ASSIGNMENT
Leave out the pictures and print the rest of the entries exactly as they stand.

DATASET RECORDS
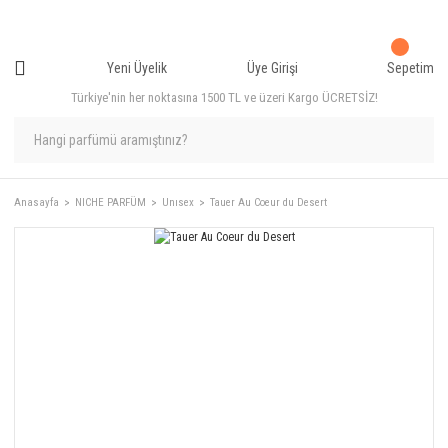
Yeni Üyelik
Üye Girişi
Sepetim
Türkiye'nin her noktasına 1500 TL ve üzeri Kargo ÜCRETSİZ!
Anasayfa
NICHE PARFÜM
Unısex
Tauer Au Coeur du Desert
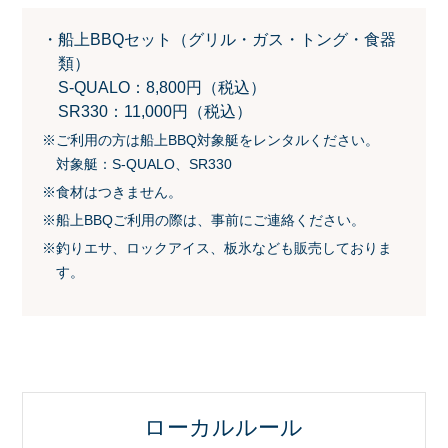
船上BBQセット（グリル・ガス・トング・食器
類）
S-QUALO：8,800円（税込）
SR330：11,000円（税込）
※ご利用の方は船上BBQ対象艇をレンタルください。
対象艇：S-QUALO、SR330
※食材はつきません。
※船上BBQご利用の際は、事前にご連絡ください。
※釣りエサ、ロックアイス、板氷なども販売しておりま
す。
ローカルルール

ANSWER TO THIS PROBLEM
Yeni Üyelik
Üye Girişi
Sepetim
Türkiye'nin her noktasına 1500 TL ve üzeri Kargo ÜCRETSİZ!
Anasayfa
NICHE PARFÜM
Unısex
Tauer Au Coeur du Desert
船上BBQセット（グリル・ガス・トング・食器
類）
S-QUALO：8,800円（税込）
SR330：11,000円（税込）
※ご利用の方は船上BBQ対象艇をレンタルください。
対象艇：S-QUALO、SR330
※食材はつきません。
※船上BBQご利用の際は、事前にご連絡ください。
※釣りエサ、ロックアイス、板氷なども販売しておりま
す。
ローカルルール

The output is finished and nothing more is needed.